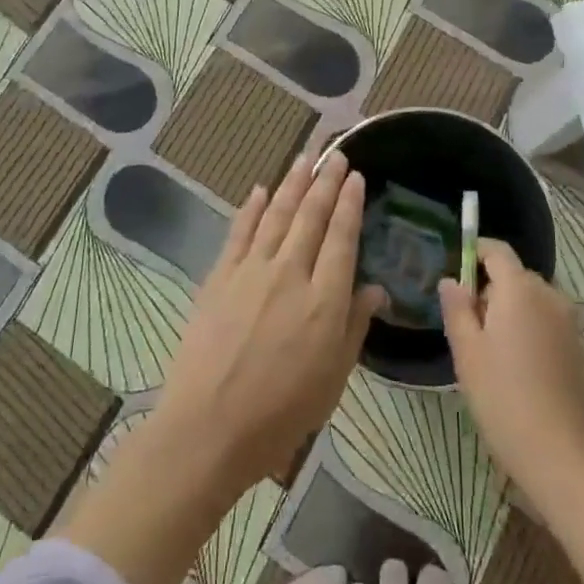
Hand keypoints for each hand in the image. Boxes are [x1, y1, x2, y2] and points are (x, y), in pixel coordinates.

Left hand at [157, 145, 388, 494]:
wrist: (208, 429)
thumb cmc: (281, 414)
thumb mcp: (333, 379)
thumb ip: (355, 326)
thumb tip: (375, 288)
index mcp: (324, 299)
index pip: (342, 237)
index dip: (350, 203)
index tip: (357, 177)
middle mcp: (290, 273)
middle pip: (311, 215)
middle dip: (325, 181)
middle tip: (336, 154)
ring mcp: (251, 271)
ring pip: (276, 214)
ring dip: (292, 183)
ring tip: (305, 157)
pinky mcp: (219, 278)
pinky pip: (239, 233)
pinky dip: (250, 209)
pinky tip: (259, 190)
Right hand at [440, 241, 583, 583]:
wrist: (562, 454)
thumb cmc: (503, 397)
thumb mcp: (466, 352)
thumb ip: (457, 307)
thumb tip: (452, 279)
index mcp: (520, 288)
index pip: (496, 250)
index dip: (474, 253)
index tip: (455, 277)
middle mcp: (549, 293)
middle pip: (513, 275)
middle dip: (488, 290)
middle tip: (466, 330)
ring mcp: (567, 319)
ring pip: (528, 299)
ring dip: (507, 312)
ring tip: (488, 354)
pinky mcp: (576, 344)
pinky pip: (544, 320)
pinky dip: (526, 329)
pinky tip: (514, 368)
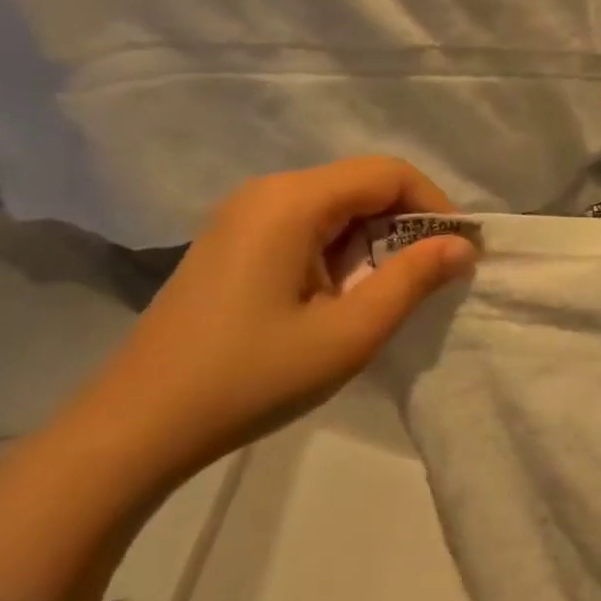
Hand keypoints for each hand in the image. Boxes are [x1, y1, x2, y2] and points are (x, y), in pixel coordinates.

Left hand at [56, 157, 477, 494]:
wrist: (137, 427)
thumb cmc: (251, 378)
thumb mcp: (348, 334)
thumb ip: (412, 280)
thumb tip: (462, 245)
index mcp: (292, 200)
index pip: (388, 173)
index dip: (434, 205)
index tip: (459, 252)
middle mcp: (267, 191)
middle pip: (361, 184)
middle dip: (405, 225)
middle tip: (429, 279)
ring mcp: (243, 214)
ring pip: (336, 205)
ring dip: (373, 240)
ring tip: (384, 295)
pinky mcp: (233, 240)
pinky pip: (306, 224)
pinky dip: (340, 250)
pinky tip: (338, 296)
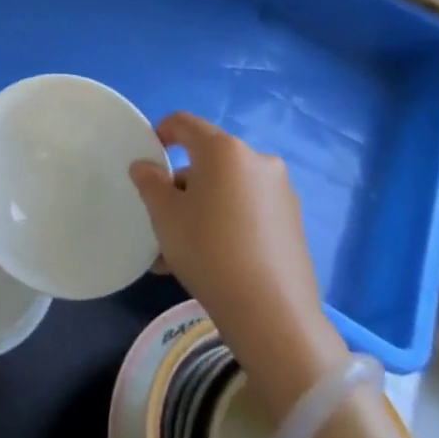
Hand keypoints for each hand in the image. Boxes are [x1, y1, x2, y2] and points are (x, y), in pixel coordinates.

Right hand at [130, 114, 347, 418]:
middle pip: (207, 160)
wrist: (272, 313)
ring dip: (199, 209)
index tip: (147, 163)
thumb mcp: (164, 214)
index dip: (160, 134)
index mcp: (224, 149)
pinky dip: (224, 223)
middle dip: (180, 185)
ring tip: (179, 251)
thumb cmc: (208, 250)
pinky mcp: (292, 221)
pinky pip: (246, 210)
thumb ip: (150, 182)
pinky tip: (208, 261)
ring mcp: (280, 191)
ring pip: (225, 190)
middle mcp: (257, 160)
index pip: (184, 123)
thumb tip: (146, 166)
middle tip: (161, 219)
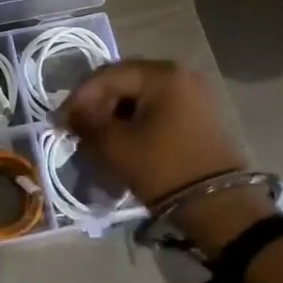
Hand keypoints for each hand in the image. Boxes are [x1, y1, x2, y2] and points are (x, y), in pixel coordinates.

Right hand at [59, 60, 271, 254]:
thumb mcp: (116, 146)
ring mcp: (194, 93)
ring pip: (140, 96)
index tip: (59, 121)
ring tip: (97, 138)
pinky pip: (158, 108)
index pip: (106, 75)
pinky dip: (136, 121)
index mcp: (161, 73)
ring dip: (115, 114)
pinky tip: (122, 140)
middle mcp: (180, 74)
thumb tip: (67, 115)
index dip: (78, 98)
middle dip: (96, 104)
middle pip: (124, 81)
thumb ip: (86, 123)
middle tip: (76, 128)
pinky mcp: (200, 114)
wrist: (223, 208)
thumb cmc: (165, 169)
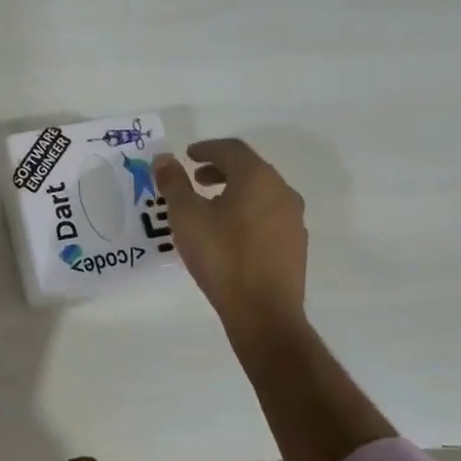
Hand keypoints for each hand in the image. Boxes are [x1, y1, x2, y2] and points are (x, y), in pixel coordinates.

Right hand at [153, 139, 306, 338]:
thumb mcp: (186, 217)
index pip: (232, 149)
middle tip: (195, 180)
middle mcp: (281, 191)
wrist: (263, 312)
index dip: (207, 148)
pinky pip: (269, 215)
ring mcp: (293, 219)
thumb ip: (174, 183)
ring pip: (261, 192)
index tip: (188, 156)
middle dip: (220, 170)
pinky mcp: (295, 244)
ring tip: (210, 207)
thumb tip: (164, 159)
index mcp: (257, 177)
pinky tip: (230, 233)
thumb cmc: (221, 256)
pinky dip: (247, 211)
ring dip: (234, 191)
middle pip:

## What to work on
In the records above, which lines hold the string "Right"? Copy each one.

## Your response
Right hand at [440, 241, 583, 583]:
Right hand at [130, 114, 347, 418]:
Right hand at [59, 60, 271, 254]:
Right hand at [153, 139, 306, 338]:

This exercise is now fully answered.